Weldon Chan (born c. 1919/20) was a British subject from Hong Kong who became an illegal immigrant to Canada noted for avoiding deportation for over three years. He became the subject of a manhunt by the Royal Canadian Mounted Police (RCMP), but was eventually allowed to stay in the country and was granted landed immigrant status.

Chan, his wife, and his daughter Alice came to Vancouver, British Columbia, on a tourist visa in 1958. They applied to become landed immigrants after a few months, but their application was rejected because they were not considered eligible for admission. As a result, when their first visa expired they were deemed illegal immigrants and ordered deported in 1959. To avoid being forced to leave the country, Weldon Chan went into hiding; he had "vowed...he would never be deported".

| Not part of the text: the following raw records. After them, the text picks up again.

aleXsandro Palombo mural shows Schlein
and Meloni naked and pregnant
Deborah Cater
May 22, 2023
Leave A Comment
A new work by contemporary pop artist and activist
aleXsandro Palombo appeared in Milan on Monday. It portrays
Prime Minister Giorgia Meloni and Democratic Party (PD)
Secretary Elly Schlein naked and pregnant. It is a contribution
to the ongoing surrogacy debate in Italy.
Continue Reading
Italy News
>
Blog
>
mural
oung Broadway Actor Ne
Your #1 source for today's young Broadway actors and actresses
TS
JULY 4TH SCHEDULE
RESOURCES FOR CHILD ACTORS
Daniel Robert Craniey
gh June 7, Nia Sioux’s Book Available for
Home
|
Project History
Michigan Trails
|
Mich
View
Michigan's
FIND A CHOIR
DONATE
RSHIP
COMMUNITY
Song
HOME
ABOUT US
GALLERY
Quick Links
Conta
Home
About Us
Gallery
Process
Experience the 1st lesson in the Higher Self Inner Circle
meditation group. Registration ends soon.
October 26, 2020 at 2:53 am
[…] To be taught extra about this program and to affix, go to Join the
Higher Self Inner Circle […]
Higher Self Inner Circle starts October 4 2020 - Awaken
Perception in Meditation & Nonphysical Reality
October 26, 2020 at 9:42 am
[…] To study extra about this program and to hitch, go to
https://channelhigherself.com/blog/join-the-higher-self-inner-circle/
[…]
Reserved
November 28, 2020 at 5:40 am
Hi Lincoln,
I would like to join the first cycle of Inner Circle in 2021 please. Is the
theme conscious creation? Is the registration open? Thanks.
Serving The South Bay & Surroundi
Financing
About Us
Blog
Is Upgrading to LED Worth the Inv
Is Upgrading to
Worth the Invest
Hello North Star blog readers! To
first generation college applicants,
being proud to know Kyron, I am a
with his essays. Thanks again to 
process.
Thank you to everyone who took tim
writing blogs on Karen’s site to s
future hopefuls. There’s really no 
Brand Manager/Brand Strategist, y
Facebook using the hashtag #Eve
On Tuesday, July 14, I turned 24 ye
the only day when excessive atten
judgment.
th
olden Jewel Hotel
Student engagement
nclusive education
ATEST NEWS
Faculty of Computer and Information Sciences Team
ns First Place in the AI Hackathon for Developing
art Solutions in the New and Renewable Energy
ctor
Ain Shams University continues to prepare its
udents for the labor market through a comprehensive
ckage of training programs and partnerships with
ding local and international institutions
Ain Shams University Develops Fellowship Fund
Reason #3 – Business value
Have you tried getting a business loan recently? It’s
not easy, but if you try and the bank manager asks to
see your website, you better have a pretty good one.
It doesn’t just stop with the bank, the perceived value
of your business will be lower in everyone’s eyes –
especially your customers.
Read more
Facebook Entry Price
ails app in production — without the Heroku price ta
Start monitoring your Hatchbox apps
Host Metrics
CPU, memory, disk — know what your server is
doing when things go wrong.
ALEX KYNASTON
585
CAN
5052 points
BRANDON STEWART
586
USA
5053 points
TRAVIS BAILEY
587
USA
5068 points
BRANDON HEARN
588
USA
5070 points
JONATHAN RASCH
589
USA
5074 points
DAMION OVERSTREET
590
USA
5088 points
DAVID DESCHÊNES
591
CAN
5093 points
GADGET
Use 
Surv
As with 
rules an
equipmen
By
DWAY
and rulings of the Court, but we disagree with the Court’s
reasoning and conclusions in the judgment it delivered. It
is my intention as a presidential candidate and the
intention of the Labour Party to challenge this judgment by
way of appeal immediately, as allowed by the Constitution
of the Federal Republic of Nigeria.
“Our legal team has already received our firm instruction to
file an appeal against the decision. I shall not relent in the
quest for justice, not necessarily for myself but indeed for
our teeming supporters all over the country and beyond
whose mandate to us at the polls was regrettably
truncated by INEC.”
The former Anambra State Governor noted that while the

The RCMP spent three years trying to locate Chan, both in Canada and in Chinese-American communities in Seattle and San Francisco. The government decided not to deport his wife and daughter until Weldon was located, so Mrs. Chan began working at a cafeteria at the University of British Columbia and Alice enrolled in a private Roman Catholic elementary school. In 1963, Immigration Minister Guy Favreau granted Chan a one-year residency permit and suggested that he be granted landed immigrant status. This was later cited as evidence of Favreau's promise to "eliminate any prejudice in immigration matters".

Arthur W. Hughes wrote a folk song, "The Ballad of Weldon Chan," satirizing the efforts by the Canadian government to find and deport Chan. The song was intended to object to "unjust treatment of an allegedly illegal Chinese immigrant" and bring "attention to the long history of racist, anti-Chinese immigration policies in Canada". "The Story of Weldon Chan" was recorded by folk singer Karen James on her self-titled album in 1961. It was released as part of the Smithsonian Folkways collection Classic Canadian Songs; one reviewer called it "the one you won't be able to get out of your head".